One key takeaway is that upskilling comes from experiential learning, or learning in the flow of work. Thus, experiential learning opportunities should be digitized, democratized, and accessible to all of your workers to ensure inclusivity. Leverage technology that increases exposure, and use selection frameworks that decrease social biases.
Offer diverse and active development experiences. In a positive learning culture, structured learning is consistent. For example, promoters on average attend a class or workshop nearly every month, while detractors attend structured opportunities less than annually.
Offer classes, workshops, or other formal learning opportunities on a regular basis that use a blended learning approach. Introduce “flipped classrooms,” which allow people to play a more active role in applying their skills and teaching others. This improves knowledge retention.
Share feedback and insights on progress. In a positive learning culture, skill data is tracked across more employee profiles and updated more frequently. Note that promoters are almost 200% more likely to update their company job application system to look for internal learning and growth opportunities.
One action item is to give your people a reason to update skill profiles more regularly. Make sure they understand how their skill data can benefit them from a social and developmental standpoint. Use things like leaderboards or influencer programs to give people incentives to update their profiles.

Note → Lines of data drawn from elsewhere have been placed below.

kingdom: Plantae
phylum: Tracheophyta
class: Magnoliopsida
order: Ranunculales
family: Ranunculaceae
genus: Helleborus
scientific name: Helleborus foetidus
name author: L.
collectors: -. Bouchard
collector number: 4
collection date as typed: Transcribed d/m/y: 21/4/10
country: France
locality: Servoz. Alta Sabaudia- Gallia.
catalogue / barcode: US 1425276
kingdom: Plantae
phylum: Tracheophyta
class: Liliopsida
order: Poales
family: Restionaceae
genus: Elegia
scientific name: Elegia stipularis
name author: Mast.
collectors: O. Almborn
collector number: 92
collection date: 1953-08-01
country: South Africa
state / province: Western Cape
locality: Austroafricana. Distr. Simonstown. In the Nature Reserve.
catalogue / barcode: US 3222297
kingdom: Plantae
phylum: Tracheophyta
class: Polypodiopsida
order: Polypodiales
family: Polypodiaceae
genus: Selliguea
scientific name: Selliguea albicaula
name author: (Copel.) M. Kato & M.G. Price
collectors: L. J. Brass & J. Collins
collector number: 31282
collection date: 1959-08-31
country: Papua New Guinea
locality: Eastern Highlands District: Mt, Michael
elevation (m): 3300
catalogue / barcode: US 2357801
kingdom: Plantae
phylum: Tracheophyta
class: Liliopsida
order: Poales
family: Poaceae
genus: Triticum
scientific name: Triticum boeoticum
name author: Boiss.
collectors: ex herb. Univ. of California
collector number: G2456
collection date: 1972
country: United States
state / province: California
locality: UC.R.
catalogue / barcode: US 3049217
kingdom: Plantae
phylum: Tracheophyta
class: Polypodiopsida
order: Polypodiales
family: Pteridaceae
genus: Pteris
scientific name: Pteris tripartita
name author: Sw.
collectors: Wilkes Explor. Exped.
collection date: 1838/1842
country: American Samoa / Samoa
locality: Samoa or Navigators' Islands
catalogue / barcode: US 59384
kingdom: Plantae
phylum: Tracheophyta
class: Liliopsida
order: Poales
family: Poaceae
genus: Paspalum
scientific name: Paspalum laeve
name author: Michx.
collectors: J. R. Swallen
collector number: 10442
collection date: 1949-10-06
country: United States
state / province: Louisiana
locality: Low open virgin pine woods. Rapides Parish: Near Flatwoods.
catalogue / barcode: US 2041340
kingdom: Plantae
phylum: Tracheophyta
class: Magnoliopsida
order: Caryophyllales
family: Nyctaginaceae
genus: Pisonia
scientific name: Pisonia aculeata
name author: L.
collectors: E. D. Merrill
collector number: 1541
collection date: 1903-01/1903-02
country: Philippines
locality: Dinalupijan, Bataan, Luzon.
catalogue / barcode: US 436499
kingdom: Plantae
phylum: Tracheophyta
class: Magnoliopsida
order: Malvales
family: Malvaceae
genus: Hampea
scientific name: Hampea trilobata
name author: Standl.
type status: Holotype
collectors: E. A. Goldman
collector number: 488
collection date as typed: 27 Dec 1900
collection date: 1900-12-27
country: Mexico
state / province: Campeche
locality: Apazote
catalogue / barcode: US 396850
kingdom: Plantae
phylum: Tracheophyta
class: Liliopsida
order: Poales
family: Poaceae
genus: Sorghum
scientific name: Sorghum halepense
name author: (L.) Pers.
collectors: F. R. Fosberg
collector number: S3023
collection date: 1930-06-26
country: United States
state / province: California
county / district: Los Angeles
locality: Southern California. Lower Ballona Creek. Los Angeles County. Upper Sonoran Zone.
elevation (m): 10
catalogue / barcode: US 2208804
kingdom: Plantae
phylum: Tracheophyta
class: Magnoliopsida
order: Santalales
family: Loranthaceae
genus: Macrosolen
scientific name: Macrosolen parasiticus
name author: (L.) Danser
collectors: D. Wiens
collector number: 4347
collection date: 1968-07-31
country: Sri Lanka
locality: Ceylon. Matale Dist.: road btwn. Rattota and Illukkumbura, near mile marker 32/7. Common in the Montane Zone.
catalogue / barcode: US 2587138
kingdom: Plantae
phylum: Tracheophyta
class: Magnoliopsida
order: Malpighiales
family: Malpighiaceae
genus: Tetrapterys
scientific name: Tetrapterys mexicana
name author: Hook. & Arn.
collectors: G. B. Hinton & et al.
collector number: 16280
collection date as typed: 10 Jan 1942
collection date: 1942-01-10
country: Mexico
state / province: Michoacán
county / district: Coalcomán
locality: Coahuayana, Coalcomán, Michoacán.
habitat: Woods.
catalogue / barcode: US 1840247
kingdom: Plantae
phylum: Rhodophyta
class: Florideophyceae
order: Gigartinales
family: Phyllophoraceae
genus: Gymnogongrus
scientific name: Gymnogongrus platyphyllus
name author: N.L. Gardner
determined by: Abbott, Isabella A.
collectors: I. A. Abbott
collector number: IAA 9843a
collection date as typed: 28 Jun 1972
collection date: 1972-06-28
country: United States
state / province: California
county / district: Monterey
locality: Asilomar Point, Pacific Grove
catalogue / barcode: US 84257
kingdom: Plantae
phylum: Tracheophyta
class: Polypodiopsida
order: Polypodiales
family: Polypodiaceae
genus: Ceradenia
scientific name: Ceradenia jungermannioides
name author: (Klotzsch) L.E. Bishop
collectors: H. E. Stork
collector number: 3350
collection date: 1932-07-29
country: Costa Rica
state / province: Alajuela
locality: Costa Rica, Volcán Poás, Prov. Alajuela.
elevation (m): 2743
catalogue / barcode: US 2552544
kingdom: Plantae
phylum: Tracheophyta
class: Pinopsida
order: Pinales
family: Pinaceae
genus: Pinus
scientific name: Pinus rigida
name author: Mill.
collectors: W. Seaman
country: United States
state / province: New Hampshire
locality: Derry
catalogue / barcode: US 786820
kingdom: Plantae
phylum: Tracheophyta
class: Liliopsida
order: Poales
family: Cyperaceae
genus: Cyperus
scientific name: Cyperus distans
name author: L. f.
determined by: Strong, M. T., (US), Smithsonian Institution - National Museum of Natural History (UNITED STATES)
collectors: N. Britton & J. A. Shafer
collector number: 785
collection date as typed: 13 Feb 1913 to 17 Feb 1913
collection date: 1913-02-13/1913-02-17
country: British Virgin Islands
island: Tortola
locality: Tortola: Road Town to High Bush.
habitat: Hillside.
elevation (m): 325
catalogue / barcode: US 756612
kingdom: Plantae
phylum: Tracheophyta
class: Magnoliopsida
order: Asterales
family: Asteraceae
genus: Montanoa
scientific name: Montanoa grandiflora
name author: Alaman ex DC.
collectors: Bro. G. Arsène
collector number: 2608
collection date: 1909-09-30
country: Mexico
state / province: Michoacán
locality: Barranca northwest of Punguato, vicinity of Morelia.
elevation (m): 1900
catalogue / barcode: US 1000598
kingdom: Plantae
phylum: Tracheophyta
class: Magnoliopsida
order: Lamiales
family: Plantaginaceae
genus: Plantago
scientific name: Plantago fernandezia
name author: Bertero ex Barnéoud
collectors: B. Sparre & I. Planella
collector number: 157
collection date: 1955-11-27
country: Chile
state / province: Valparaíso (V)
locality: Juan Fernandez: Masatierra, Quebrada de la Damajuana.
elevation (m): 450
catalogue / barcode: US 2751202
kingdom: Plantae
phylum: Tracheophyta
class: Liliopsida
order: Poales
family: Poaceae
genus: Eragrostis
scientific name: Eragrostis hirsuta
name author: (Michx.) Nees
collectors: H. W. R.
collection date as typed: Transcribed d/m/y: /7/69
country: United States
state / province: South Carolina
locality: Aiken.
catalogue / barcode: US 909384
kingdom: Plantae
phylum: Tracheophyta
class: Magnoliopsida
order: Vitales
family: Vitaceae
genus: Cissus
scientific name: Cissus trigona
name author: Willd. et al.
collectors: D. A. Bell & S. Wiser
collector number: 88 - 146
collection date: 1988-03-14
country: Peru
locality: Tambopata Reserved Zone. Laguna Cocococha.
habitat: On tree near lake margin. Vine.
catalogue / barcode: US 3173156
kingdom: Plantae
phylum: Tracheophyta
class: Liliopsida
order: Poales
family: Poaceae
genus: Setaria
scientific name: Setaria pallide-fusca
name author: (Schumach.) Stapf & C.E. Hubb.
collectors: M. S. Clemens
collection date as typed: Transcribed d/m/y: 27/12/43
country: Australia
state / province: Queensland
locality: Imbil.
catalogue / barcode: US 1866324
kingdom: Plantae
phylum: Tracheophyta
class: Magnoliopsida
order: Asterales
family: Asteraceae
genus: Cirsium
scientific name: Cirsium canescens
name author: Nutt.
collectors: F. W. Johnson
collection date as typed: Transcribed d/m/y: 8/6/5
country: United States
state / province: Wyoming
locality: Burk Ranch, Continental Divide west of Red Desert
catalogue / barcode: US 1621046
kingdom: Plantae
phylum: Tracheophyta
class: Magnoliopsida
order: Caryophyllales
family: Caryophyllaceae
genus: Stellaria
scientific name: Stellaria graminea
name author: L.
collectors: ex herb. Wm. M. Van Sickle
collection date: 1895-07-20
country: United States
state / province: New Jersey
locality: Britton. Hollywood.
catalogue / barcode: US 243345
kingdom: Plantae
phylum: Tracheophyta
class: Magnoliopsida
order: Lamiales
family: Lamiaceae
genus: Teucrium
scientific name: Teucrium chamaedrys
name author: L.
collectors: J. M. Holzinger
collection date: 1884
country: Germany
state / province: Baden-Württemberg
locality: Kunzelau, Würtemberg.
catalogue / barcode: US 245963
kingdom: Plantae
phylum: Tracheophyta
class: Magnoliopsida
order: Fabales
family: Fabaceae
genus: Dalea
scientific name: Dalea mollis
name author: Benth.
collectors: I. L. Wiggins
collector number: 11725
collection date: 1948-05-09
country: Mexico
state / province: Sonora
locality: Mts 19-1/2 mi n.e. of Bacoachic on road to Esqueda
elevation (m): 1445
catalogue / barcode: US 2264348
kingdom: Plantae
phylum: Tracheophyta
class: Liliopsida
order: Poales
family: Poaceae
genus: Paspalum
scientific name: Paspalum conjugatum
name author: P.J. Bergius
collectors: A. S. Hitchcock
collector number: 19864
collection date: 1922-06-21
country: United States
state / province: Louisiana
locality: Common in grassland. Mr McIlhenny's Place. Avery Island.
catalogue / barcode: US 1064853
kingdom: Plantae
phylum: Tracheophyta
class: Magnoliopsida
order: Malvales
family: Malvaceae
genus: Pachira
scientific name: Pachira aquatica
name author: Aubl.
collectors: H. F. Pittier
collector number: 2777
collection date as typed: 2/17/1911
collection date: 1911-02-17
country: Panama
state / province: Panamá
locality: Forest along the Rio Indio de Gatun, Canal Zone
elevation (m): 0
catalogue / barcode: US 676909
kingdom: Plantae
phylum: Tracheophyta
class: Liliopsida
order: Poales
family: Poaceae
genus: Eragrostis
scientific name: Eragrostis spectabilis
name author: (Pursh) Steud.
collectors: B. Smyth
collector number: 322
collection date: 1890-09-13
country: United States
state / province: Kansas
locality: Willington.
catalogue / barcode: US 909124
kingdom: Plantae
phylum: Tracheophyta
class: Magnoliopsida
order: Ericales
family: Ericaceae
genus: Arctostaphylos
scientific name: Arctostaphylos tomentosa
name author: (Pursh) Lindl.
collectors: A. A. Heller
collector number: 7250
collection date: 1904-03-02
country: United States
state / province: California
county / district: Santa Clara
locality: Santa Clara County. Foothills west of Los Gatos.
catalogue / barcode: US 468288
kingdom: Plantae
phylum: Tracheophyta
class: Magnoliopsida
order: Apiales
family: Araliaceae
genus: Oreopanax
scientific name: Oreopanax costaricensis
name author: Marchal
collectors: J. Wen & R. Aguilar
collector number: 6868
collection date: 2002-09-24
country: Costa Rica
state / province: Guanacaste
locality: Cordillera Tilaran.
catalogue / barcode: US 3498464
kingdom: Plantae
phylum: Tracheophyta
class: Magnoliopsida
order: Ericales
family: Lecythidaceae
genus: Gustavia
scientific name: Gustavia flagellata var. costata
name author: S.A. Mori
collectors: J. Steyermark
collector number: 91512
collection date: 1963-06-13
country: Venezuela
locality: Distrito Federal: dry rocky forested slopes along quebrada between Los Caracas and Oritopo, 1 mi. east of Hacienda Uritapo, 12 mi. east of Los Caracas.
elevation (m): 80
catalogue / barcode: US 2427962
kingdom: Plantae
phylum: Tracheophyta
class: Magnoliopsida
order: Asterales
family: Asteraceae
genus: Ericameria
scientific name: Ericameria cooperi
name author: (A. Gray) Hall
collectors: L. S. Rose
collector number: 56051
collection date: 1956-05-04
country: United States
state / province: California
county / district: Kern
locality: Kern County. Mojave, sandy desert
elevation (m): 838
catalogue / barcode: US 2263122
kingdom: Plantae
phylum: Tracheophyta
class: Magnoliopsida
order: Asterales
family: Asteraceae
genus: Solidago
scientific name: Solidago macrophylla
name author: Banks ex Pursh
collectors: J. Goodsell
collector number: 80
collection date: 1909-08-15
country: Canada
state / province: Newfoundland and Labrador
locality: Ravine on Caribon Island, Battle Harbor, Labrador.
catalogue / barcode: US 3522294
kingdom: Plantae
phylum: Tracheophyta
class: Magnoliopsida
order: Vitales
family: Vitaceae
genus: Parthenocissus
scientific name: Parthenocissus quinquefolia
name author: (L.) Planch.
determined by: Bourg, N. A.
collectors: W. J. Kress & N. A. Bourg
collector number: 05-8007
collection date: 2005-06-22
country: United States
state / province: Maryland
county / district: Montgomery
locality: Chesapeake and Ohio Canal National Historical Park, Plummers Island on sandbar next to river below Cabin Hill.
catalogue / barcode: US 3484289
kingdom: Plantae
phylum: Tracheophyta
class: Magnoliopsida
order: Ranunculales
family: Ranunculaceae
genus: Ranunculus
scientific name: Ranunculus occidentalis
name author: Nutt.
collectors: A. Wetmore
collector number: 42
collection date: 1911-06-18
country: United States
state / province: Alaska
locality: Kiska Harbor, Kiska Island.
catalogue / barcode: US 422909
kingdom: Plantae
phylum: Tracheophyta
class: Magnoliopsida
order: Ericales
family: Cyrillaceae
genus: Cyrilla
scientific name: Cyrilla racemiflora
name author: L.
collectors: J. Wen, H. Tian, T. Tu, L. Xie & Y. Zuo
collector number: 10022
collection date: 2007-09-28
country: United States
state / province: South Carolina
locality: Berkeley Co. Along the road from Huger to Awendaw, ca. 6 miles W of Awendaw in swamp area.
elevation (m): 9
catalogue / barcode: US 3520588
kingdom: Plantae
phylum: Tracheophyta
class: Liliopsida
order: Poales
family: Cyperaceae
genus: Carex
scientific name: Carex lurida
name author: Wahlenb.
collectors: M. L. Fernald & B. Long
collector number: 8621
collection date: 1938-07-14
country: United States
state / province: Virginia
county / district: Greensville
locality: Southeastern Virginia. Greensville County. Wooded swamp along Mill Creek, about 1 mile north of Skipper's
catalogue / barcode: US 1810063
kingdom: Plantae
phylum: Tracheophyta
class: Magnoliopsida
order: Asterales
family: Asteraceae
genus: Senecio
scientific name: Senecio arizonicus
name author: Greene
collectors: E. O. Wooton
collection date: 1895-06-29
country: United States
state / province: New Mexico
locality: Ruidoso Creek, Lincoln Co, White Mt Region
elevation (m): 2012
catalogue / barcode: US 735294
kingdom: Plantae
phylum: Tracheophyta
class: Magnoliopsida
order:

Extend opportunities to practice, apply, and stretch skills. In a positive learning culture, people grow in all directions, not just by climbing a vertical career ladder. The largest differentiator between promoters and detractors is the ability to work with new teams or functions. Promoters are 101% more likely to work on a temporary assignment with another team.
Promotions matter, but they’re not the only kind of mobility. What employees need from their managers and your learning team is the support and resources to grow in all directions. That could look like a mentorship or working on a temporary project with another function.
Getting Started
Retention. Culture. Worker engagement. We recognize you have huge priorities right now, and that’s why our research is presented as a tool you can use to better understand what your people and organization need. How the Workforce Learns, 2021 is a guide designed to help position L&D as an innovative leader.
As you work through the report, remember that a phased implementation of its recommendations might prove best — and that key stakeholders, as well as people managers, can help prioritize goals.